Inflammatory joint or muscle disease
Features suggestive of inflammatory joint or muscle disease include:
- Loss of skills (e.g., handwriting), or regression of achieved motor milestones.
- Pain at rest, improving with activity.
- Pain or stiffness after periods of reduced activity (e.g., in the morning, after a long car journey, or after sitting still at school, sometimes called 'gelling').
- Joint contractures: can be due to chronic and / or untreated, joint or muscle disease.
- Toe walking: can be a sign of joint or neurological or muscle disease.
- Muscle cramps with activity and muscle weakness (which may manifest as fatigue).
- Difficulty climbing stairs or difficulty rising from the floor – Gower’s sign (proximal muscle weakness).
- Frequent falling (stumbling), slow eating or drinking with difficulty swallowing or chewing, or a change in voice (e.g., new nasal voice), may be a sign of muscle weakness.
- Muscle tenderness: suggests inflammatory muscle disease.
- Growth faltering more likely consistent with chronic inflammatory conditions.
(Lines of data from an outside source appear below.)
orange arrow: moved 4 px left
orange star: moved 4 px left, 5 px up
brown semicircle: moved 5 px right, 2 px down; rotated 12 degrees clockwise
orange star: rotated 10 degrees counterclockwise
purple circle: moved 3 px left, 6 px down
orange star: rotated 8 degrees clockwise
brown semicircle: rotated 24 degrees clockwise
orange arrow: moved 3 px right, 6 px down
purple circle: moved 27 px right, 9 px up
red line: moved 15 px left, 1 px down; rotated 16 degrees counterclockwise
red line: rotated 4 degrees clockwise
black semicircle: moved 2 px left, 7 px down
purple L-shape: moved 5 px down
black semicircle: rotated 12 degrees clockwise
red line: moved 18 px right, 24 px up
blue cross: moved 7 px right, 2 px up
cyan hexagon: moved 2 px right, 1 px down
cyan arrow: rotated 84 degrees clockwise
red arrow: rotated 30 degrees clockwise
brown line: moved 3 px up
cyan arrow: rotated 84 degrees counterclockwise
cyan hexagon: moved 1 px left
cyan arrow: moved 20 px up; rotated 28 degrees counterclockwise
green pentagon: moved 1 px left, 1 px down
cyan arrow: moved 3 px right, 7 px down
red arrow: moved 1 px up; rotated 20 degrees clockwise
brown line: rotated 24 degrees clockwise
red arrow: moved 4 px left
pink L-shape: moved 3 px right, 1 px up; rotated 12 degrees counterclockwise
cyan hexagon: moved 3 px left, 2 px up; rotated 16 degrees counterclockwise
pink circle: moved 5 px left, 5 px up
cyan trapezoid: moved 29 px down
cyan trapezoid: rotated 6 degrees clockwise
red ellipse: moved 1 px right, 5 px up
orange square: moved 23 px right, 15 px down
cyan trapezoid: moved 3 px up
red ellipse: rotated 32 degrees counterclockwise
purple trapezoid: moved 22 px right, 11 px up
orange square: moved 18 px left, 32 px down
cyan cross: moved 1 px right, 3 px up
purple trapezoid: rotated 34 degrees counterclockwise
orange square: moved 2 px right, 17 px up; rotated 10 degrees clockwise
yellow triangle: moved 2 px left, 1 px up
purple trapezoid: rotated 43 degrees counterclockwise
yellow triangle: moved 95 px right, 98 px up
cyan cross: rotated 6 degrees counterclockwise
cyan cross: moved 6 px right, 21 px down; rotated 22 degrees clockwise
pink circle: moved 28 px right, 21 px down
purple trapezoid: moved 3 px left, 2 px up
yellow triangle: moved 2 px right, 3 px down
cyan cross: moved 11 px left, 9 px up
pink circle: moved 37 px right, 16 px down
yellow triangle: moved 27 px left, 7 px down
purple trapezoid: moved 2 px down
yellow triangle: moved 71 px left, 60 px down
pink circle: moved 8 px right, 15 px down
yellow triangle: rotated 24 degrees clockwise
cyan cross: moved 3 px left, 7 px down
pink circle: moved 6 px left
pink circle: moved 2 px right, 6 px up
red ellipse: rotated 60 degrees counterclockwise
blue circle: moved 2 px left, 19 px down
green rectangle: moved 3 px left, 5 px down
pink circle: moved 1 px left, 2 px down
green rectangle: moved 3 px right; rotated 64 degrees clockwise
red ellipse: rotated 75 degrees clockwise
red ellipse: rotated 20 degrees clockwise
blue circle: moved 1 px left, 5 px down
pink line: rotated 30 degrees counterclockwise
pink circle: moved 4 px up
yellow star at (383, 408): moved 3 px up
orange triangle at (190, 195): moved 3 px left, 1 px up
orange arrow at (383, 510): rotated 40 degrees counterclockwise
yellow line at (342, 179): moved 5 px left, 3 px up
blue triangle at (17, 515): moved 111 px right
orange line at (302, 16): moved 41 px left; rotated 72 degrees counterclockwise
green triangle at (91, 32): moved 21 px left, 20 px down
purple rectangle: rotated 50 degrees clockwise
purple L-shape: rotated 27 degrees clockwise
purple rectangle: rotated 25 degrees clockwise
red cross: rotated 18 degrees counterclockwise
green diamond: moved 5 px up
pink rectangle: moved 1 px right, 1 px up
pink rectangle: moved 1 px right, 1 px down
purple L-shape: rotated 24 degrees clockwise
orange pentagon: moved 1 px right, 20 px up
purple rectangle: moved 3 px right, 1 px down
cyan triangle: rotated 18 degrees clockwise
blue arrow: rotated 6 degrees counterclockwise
Features particularly suggestive of inherited myopathies include:
- Delayed milestones (motor and development including speech, feeding).
- Pseudohypertrophy, which classically involves calf muscles (some muscle dystrophies).
- Cardiac disease and/or arrhythmias, which can be associated with muscular dystrophies.
- Family history (of muscle or cardiac diseases) – explore inheritance patterns (in muscular dystrophy and atrophy).
- Muscle wasting or atrophy, which suggests chronicity, can be seen in muscular dystrophy and spinal muscle atrophy.
- Myotonia – which is delayed relaxation of muscles after contraction (e.g., on shaking hands), associated with myotonic dystrophy.